One of Christie’s last whodunits, the novel was not well-received on publication in 1969. Alongside pace-slowing throwbacks to previous ‘greatest hits’, she, perhaps unwisely, tries to keep up with the times. Her tried-and-tested but quaint by the 1960s style is littered with everything from long-haired beatniks to recreational drugs, the merits of abolishing capital punishment to the dropping of the eleven-plus exam, televions to – shock – lesbians, in the process, it would seem, both alienating her core and irritating any prospective audiences. […] Time has been kinder, however, than the critics, and while not her most tightly plotted mystery, the basic story of Hallowe’en Party is solid.

The action is mainly set at the imaginary Woodleigh Common, 30-40 miles from London near the equally fictional Madchester. The village’s houses are mainly named for trees: The Elms, Apple Trees, Pine Crest. The only exception is a large Victorian pile boasting a strange garden: Quarry House. Poirot is unimpressed. To him the idea of a ‘quarry garden’ is ‘ugly’, suggesting blasted rocks, lorries and roadmaking, all alien to this olde-worlde setting. 

In each chapter, Lawrence widens from the novel or story itself to a broader look at the author – in this one, for example, she looks at Christie’s own home and garden, Greenway.
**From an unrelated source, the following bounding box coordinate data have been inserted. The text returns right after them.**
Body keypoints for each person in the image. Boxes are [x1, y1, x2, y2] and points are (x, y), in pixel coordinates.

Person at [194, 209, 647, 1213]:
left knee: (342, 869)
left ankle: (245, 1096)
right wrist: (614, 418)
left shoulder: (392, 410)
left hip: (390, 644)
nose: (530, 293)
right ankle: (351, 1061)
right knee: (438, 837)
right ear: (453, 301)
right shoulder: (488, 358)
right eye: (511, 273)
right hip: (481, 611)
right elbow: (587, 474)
The chapters are short but satisfying. It’s probably more satisfying if you’ve read the book in question, if I’m honest, but I still appreciate Lawrence’s willingness to introduce us to less familiar authors.

This sort of beautifully produced book (not a ‘coffee table book’ in the sense of merely flicking through, but would grace any coffee table) stands or falls on its accompanying visuals – and Lucille Clerc’s illustrations are a wonderful success. They are so sumptuous, inviting you into the imaginary gardens (or, occasionally, appropriately deterring you). She captures the feel of narrative – none of the images feel static, even the ones that don’t have anybody in. Here’s Mr McGregor’s garden from The Tale of Peter Rabbit by Beatrix Potter, and I defy you not to want to scurry in.
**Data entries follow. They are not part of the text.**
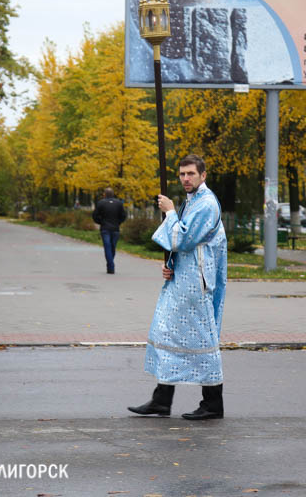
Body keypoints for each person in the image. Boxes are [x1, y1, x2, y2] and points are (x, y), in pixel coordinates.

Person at [128, 154, 227, 420]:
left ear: (203, 176)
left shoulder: (206, 204)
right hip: (183, 279)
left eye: (191, 174)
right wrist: (170, 264)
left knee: (203, 340)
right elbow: (186, 243)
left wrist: (170, 211)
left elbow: (182, 239)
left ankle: (213, 404)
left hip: (197, 284)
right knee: (167, 333)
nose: (186, 179)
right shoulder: (193, 201)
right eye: (182, 174)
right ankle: (161, 400)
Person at [92, 188, 127, 274]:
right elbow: (123, 215)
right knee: (112, 247)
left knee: (107, 247)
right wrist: (118, 222)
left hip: (105, 228)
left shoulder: (101, 203)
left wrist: (100, 222)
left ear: (105, 194)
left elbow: (95, 215)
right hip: (115, 229)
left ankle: (110, 265)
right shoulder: (119, 203)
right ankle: (110, 265)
If you google the book, you’ll find a few other examples. I could stare at them for a long time – Clerc resists being fey or whimsical, and even the most fanciful garden illustration has a groundedness to it.

It’s such a good idea for a book, and it is done much better than I could have hoped for. Such a thoughtful selection, and put together wonderfully. I think Literary Gardens would make a lovely present – but I’d equally recommend it for a purchase for yourself.